The audience joined in the games and puzzles, drawings and poetry recitals, much to the children’s delight. The highlight of the day for the children? When the music started, they sprang up to dance and soon everyone joined the traditional and energetic dabke dances.
ANERA health program manager Dima Zayat explains one of the goals of the event: “To give everyone some much-needed time and space to have fun and socialize.”
ANERA and Najdeh arranged the festivals in Shatila and Burj El Burajneh camps to celebrate completion of a three-month emergency relief campaign that provided basic food and non-food supplies to 1,500 families from Syria and their host families. The campaign was funded by the UN Office for Coordination of Humanitarian Affairs(UNOCHA).
Basma arrived in Shatila camp in December with her four children. The 33-year-old left her husband back in Yarmouk Camp, near Damascus so he could work and provide for the family. She and her children now live with five others in a small house. Basma dreams of going home but fears it won’t be possible. Basma says she stays inside most of the day, and so do her children, so the festival is a great relief for the family: “The kids were very excited to come! For once, we have something to do; we can laugh and meet other people. Today was a breath of fresh air for us!”

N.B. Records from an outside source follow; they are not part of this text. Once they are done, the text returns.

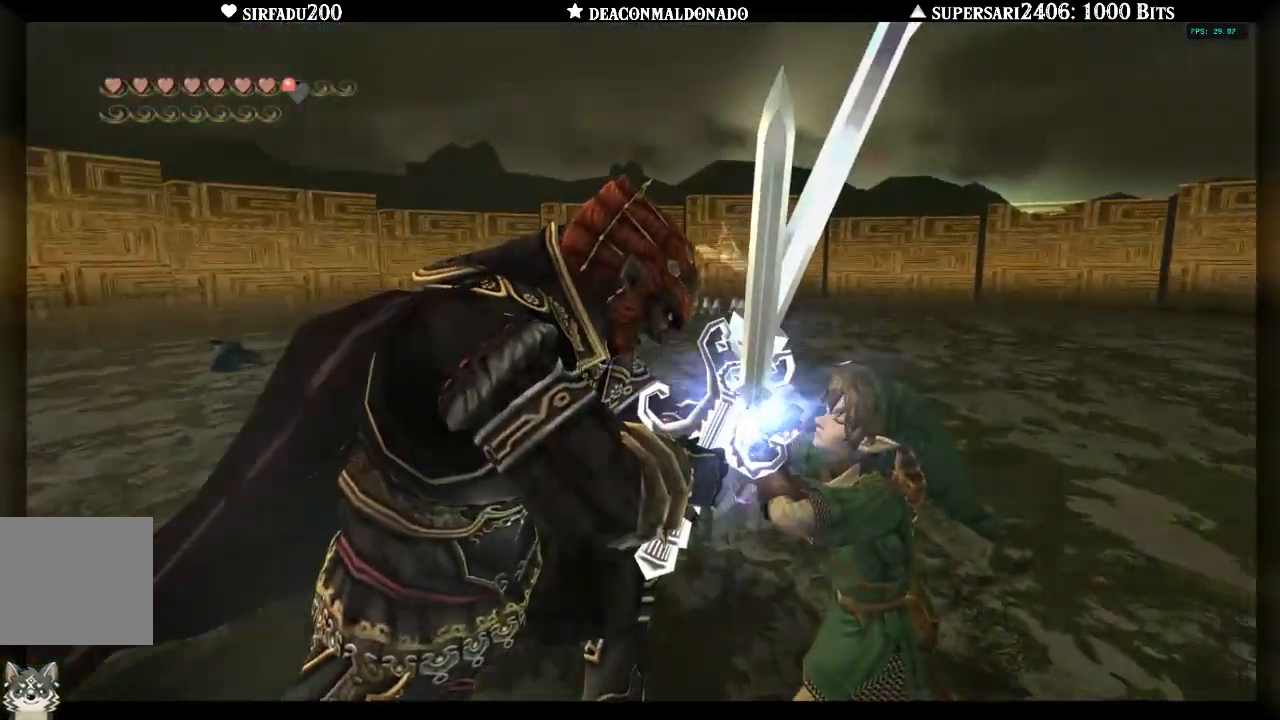
{"buttons": [], "left_stick": "center", "right_stick": "center", "events": [[33, "A", "up"], [67, "A", "down"], [117, "A", "up"], [150, "A", "down"], [200, "A", "up"], [233, "A", "down"], [283, "A", "up"], [317, "A", "down"], [350, "A", "up"], [400, "A", "down"], [433, "A", "up"], [467, "A", "down"], [500, "A", "up"]]}
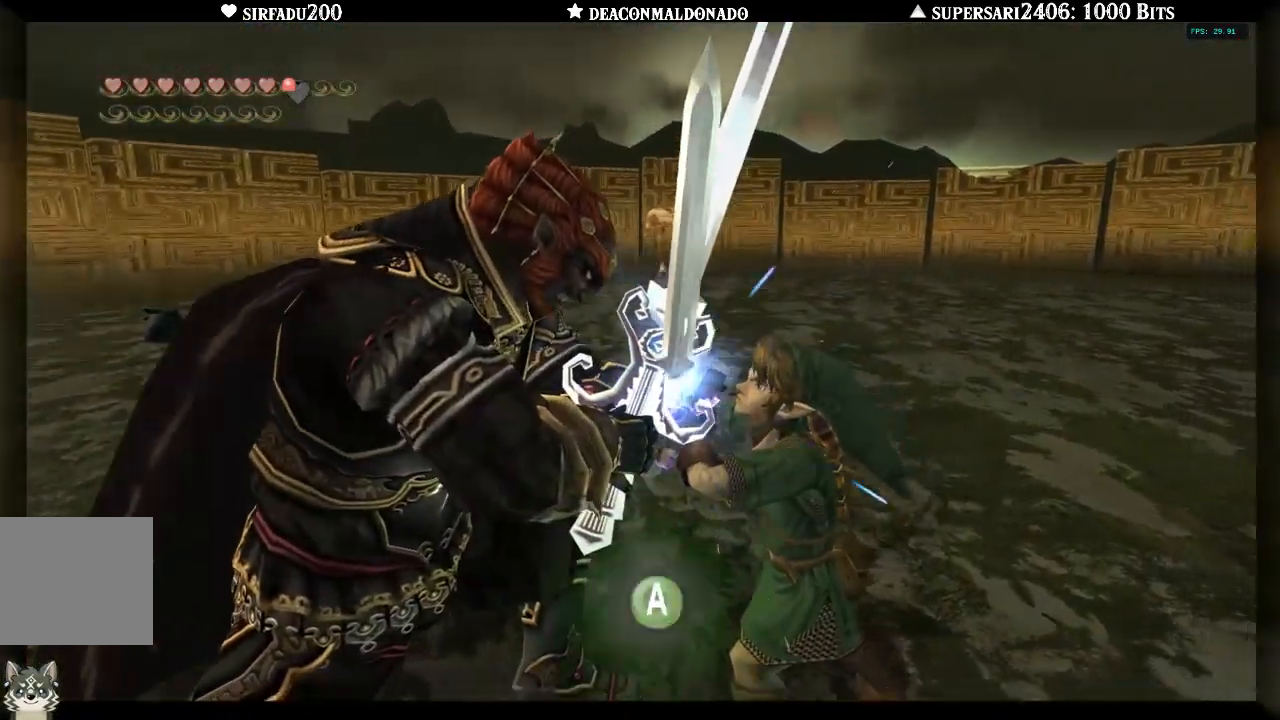
{"buttons": ["A"], "left_stick": "center", "right_stick": "center", "events": [[50, "A", "down"], [83, "A", "up"], [133, "A", "down"], [167, "A", "up"], [217, "A", "down"], [250, "A", "up"], [300, "A", "down"], [333, "A", "up"], [400, "A", "down"], [433, "A", "up"], [483, "A", "down"]]}
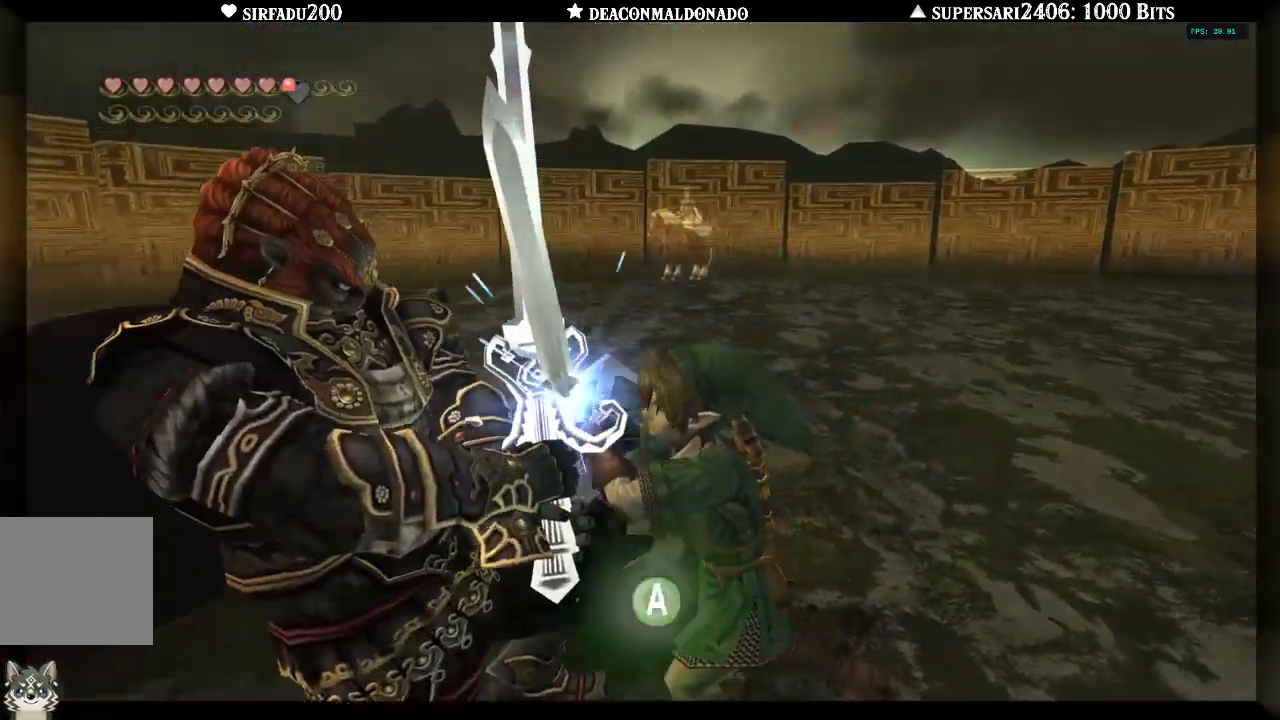
{"buttons": [], "left_stick": "center", "right_stick": "center", "events": [[17, "A", "up"], [50, "A", "down"], [83, "A", "up"], [117, "A", "down"], [167, "A", "up"], [217, "A", "down"], [250, "A", "up"], [300, "A", "down"], [333, "A", "up"], [367, "A", "down"], [417, "A", "up"], [450, "A", "down"], [500, "A", "up"]]}
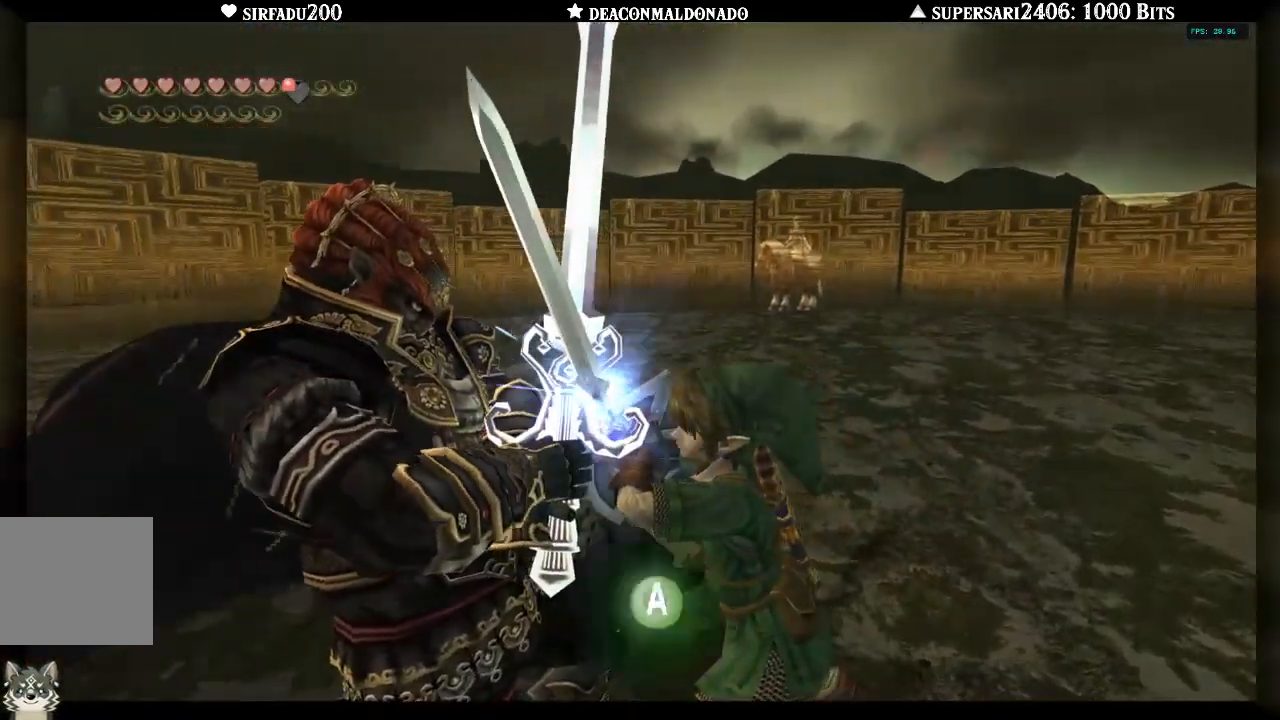
{"buttons": [], "left_stick": "center", "right_stick": "center", "events": [[33, "A", "down"], [83, "A", "up"], [117, "A", "down"], [150, "A", "up"], [217, "A", "down"], [250, "A", "up"], [283, "A", "down"], [317, "A", "up"], [350, "A", "down"], [417, "A", "up"], [450, "A", "down"], [483, "A", "up"]]}
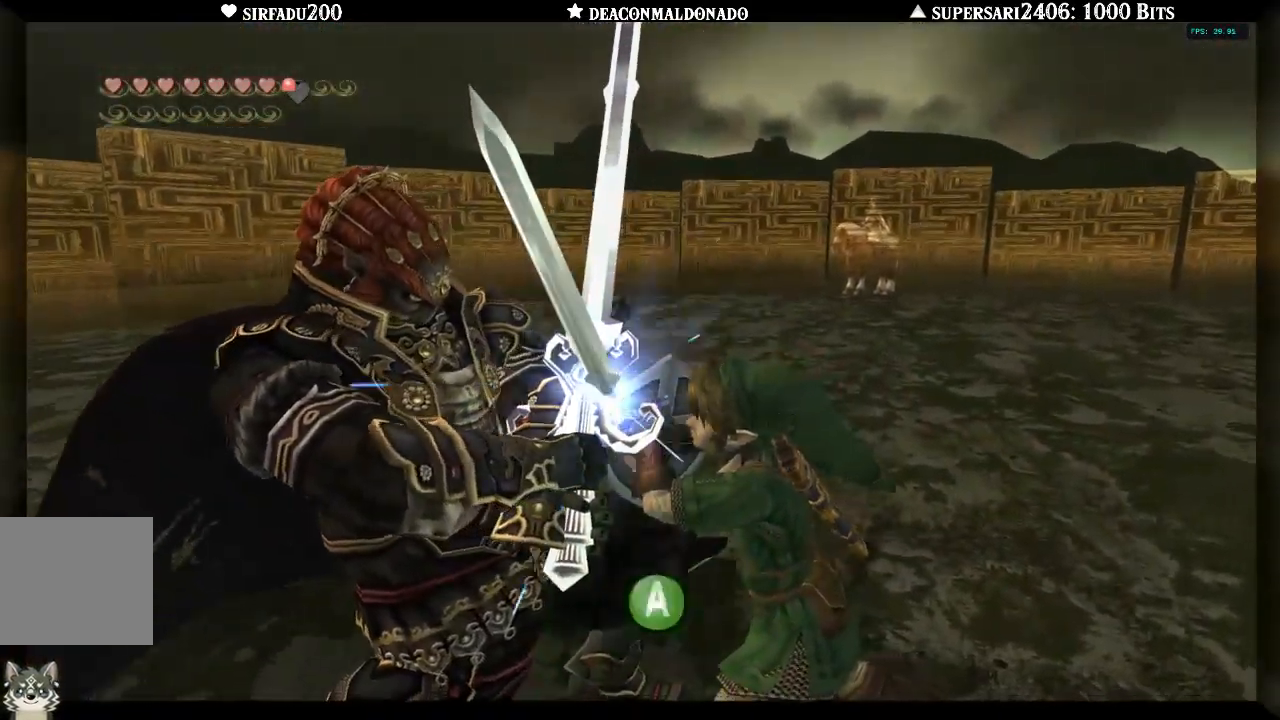
{"buttons": [], "left_stick": "center", "right_stick": "center", "events": [[50, "A", "down"], [83, "A", "up"], [117, "A", "down"], [167, "A", "up"], [200, "A", "down"], [250, "A", "up"], [283, "A", "down"], [333, "A", "up"], [367, "A", "down"], [417, "A", "up"], [450, "A", "down"], [500, "A", "up"]]}
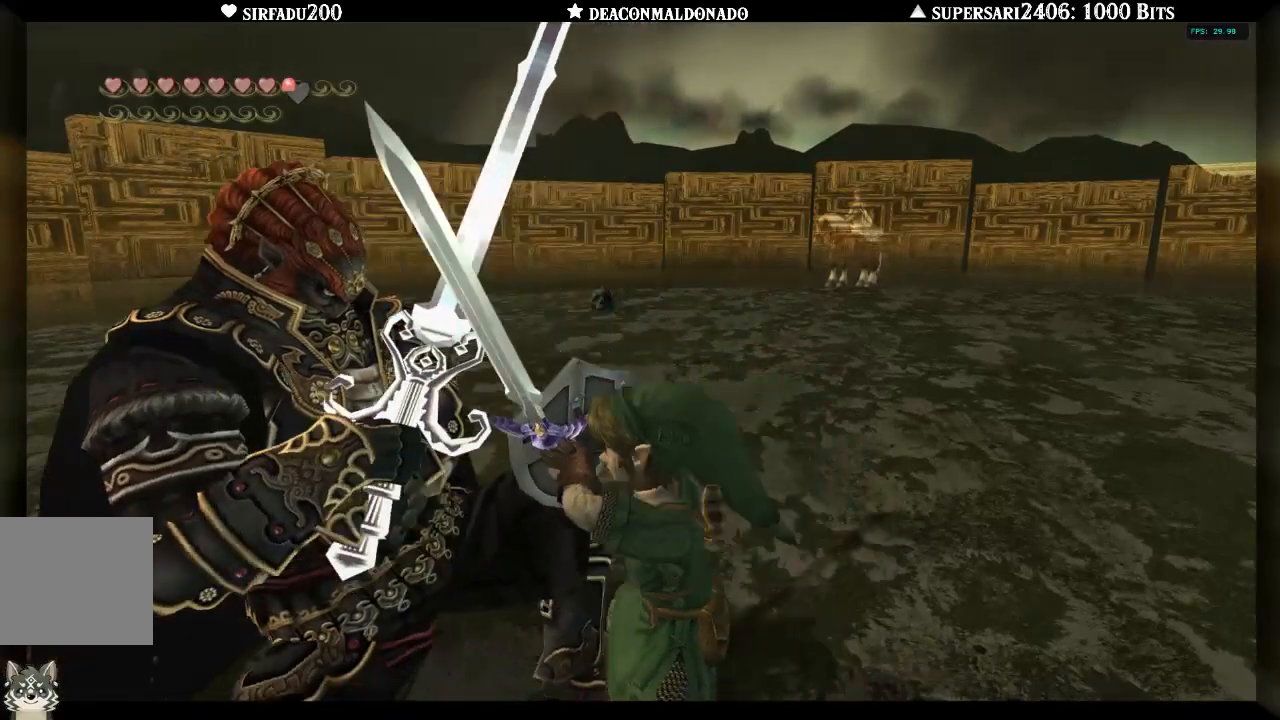
{"buttons": [], "left_stick": "center", "right_stick": "center", "events": [[33, "A", "down"], [100, "A", "up"], [117, "A", "down"], [167, "A", "up"], [217, "A", "down"], [250, "A", "up"], [283, "A", "down"], [317, "A", "up"]]}
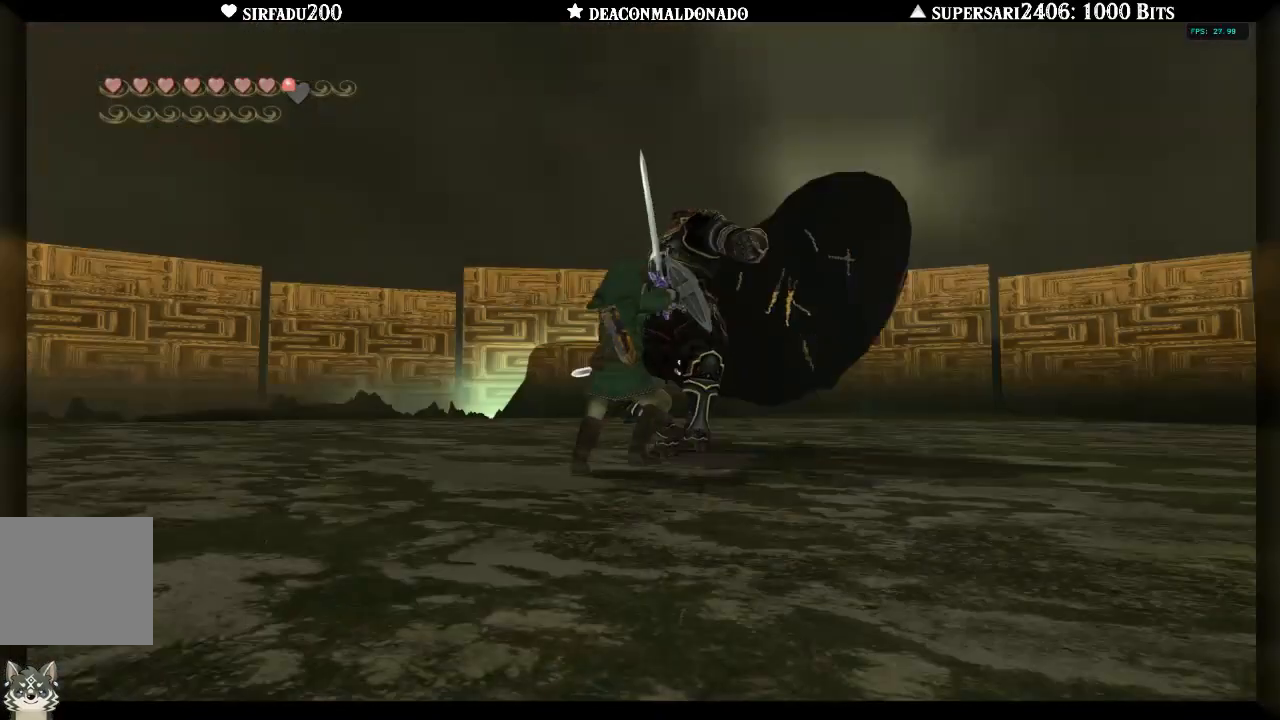
{"buttons": [], "left_stick": "up", "right_stick": "center", "events": [[33, "left_stick", "up"]]}
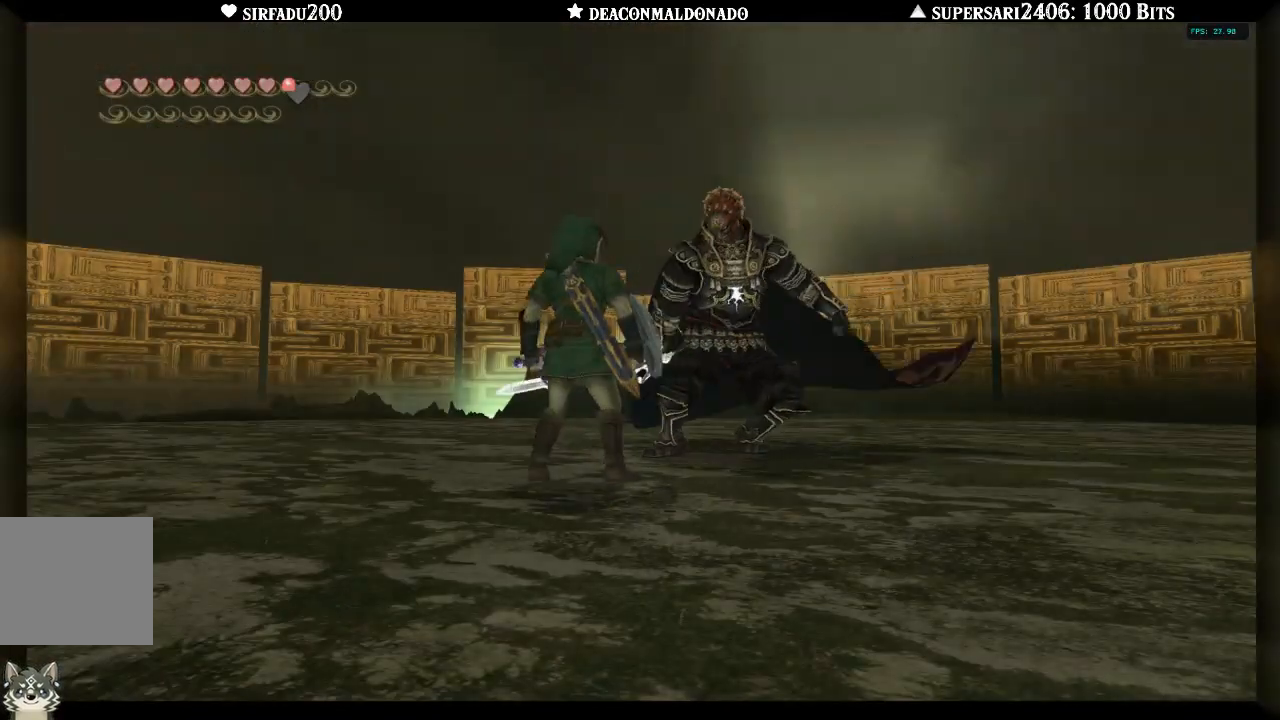
{"buttons": ["A", "L1"], "left_stick": "center", "right_stick": "center", "events": [[117, "L1", "down"], [250, "A", "down"], [250, "left_stick", "center"], [283, "A", "up"], [417, "A", "down"]]}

Nisrine, Jamal, and their two children have been staying in nearby Burl El Barajneh camp. They don’t know anyone here, so they have not yet been able to find a place to say: “We’ve been living in a nearby mosque since we got here. But we can’t stay there, I’m worried for the future.” During the event organized in the camp, Nisrine was able to talk with Najdeh’s social workers and meet other families with similar difficulties. Nisrine said she no longer felt so alone.
Najdeh’s coordinator in Beirut Hoda Abbas is glad: “Some men told me that this is actually the first time something is organized for them to have fun.” Usually, Palestinian refugees from Syria just receive emergency relief aid but not much more has been done to ease their emotional distress. The festival was a welcome response.
On their way out, a group of three women burst out laughing. “I haven’t laughed like that in ages! Usually I just sit at home and do nothing; it is wonderful to have the opportunity to meet people and finally have some fun!”